Tangis ku seketika pecah. Aku tidak bisa. Aku membenci Naldi sebesar aku
membenci hujan. Naldi, orang yang pernah singgah di hidupku.

"Riri, sudah aku bilang kan kamu tidak boleh main hujan-hujanan lagi. Aku
tidak mau kamu sakit."

Aku tertawa mendengar ucapan Rega. Tapi tentu saja aku tidak mungkin bisa
menolak hujan. Bukankah saat-saat ini adalah yang paling indah. Melihat langsung
tetes air hujan turun dari langit dan membasahi tubuh kita?
Aku kembali berlari keluar rumah. Hujan makin deras mengguyur rumput
hijau di halaman rumahku. Begitupun rumput hijau yang aku pijak ini. Tanah becek
di bawah rumput dan genangan air yang sudah dirasakan telapak kakiku membuatku
damai.

”Riri, kenapa kamu kembali berhujan-hujanan?”

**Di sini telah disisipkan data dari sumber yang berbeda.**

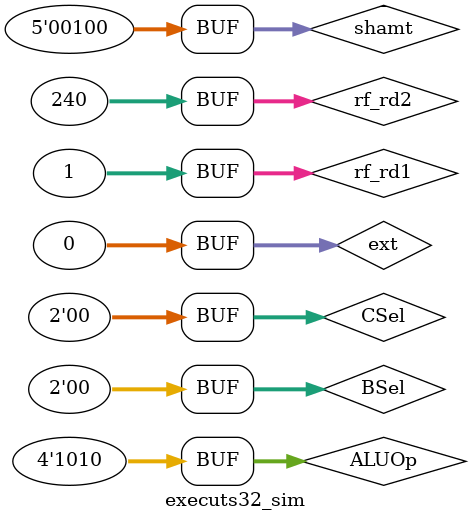
<source format=v>
`timescale 1ns / 1ps

module executs32_sim();
    /*
    reg clock = 1'b0;
    always #50 clock =~ clock;
    */
    
    reg [31:0] rf_rd1 = 32'd0;
    reg [31:0] rf_rd2 = 32'd0;
    reg [31:0] ext = 32'd0;
    reg [4:0] shamt = 5'd0;
    reg [3:0] ALUOp = 4'd0;
    reg [1:0] BSel = 2'd0;
    reg [1:0] CSel = 2'd0;
    wire [31:0] ALU_out;
    wire less,equal,more;
    executs32 u_executs32(.rf_rd1(rf_rd1),.rf_rd2(rf_rd2),.ext(ext),.shamt(shamt),.ALUOp(ALUOp),.BSel(BSel),.CSel(CSel),.ALU_out(ALU_out),.less(less),.equal(equal),.more(more));
    
    initial begin
        #10 begin BSel = 2'b00; CSel = 2'b00;end    //ÏÈ³õÊ¼»¯£¬ÈÃALUµÄAÊÇRD1, BÊÇRD2, CÊÇshamt, ºóÐøÖ»ÐèÒª²Ù¿ØÕâÈý¸ö¼Ä´æÆ÷¼´¿É, ²»ÓÃÈ¥¹Üext
        #90 begin   //ÏÈ½øÐÐ¼Ó
                rf_rd1 = 32'h10;
                rf_rd2 = 32'h20;
                ALUOp = 4'b0000; 
            end
        #100 begin  //ÔÙ½øÐÐ»òÔËËã
                rf_rd1 = 32'h10;
                rf_rd2 = 32'h23;
                ALUOp = 4'b0011; 
            end
        #100 begin  //ÔÙ½øÐÐÒì»òÔËËã
                rf_rd1 = 32'hf0;
                rf_rd2 = 32'h0f;
                ALUOp = 4'b0100; 
            end
        #100 begin  //ÔÙ½øÐÐSLTÔËËã
                rf_rd1 = 32'h1;
                rf_rd2 = 32'h2;
                ALUOp = 4'b0110; 
            end
        #100 begin  //ÔÙ½øÐÐËãÊõÓÒÒÆÔËËã
                rf_rd2 = 32'hf0;
                shamt = 5'h4;
                ALUOp = 4'b1010; 
            end
    end

endmodule
</source>
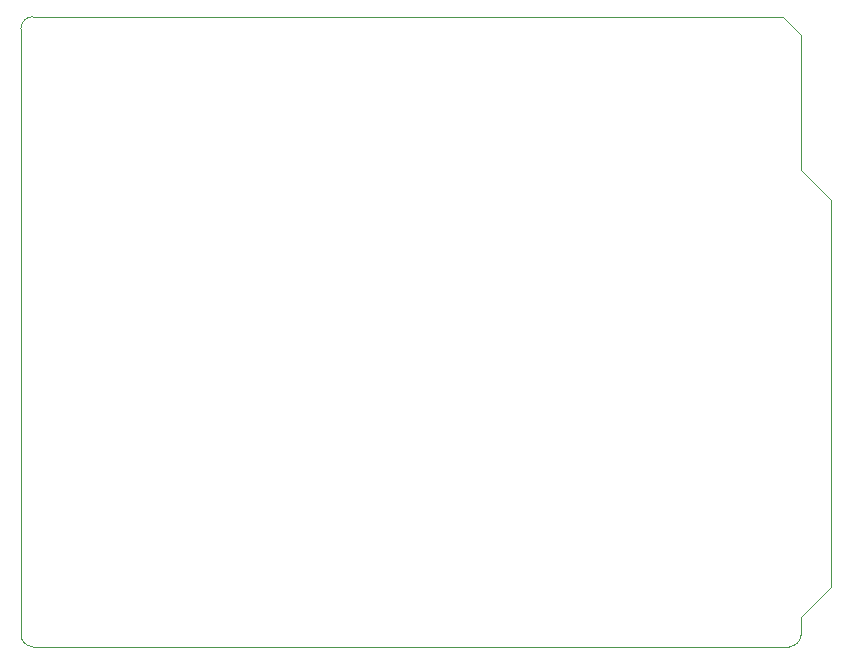
<source format=gm1>
%TF.GenerationSoftware,KiCad,Pcbnew,9.0.6*%
%TF.CreationDate,2025-11-05T04:43:16-08:00*%
%TF.ProjectId,D1R32InterfaceShield,44315233-3249-46e7-9465-726661636553,1.0*%
%TF.SameCoordinates,Original*%
%TF.FileFunction,Profile,NP*%
%FSLAX46Y46*%
G04 Gerber Fmt 4.6, Leading zero omitted, Abs format (unit mm)*
G04 Created by KiCad (PCBNEW 9.0.6) date 2025-11-05 04:43:16*
%MOMM*%
%LPD*%
G01*
G04 APERTURE LIST*
%TA.AperFunction,Profile*%
%ADD10C,0.100000*%
%TD*%
G04 APERTURE END LIST*
D10*
X186056000Y-76930000D02*
X187580000Y-78454000D01*
X187580000Y-89884000D02*
X190120000Y-92424000D01*
X187580000Y-129254000D02*
G75*
G02*
X186564000Y-130270000I-1016000J0D01*
G01*
X190120000Y-92424000D02*
X190120000Y-125190000D01*
X186564000Y-130270000D02*
X122556000Y-130270000D01*
X190120000Y-125190000D02*
X187580000Y-127730000D01*
X187580000Y-78454000D02*
X187580000Y-89884000D01*
X121540000Y-77946000D02*
G75*
G02*
X122556000Y-76930000I1016000J0D01*
G01*
X187580000Y-127730000D02*
X187580000Y-129254000D01*
X122556000Y-130270000D02*
G75*
G02*
X121543992Y-129254000I4000J1016000D01*
G01*
X122556000Y-76930000D02*
X186056000Y-76930000D01*
X121540000Y-129254000D02*
X121540000Y-77946000D01*
M02*

</source>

Teriakan Rega tidak aku pedulikan lagi. Aku masih meloncat-loncat di atas
rumput hijau ini. Suara gelegar petir tidak membuatku gentar. Aku malah
menyukainya.

Telapak kakiku kotor karena genangan air yang baru saja aku injak, tapi aku
terus berlari. Tidak menghiraukan apapun itu. Bajuku kotor terkena cipratan lumpur
disaat aku berlari. Aku melambaikan tangan ke arah Rio. Aku mendatanginya,
menariknya ke arah hujan, dan mengajaknya menikmati hujan.

Meski aku membenci hujan, tapi aku juga mulai menyukai hujan, karena
membantu ku untuk melupakan segala hal tentang Naldi.

Tubuh ku yang sudah basah kuyup, membuat badanku mulai menggigil.


Begitu juga dengan Rio. Bergandengan berdua bersama Rio, yang juga membantu ku
untuk melupakan Naldi.

Aku membenci hujan. Tapi, aku juga menyukainya.